Thirdly, the fact that the concert was exceptional is also related to the audience’s response and the desire to develop a more pro-European perspective. As highlighted by the director-general of the Orchestra, Oriol Roch, “It was a concert where the Orchestra was looking towards the West, towards a desire for a Turkish society that wants to schedule top-level European orchestras, to look in a mirror that represents them. And that feeling, with a diverse, young audience with many cultural differences and a huge passion has taught us all a lesson”. 
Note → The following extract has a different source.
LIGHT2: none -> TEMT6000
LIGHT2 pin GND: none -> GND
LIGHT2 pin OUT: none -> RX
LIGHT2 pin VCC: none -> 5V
Another sign of the concert's success was the presence of many institutional and business representatives, among whom were the Consul General of Spain in Istanbul, Álvaro de la Riva Guzmán, from San Sebastian; the Director of the Cervantes Institute in Istanbul, Gonzalo Manglano; the Honorary Consul of Turkey in Bilbao, Carmen Uriarte; the representative from BBVA, Javier Bernal; the representative from Banco Sabadell, Vicente Balbín; the representative from Caixabank, Marta García; the EFE correspondent in Istanbul, Ilya Topper; the La Vanguardia correspondent in Istanbul, Jordi Joan; and the El País correspondent in Istanbul, Andrés Mourenza.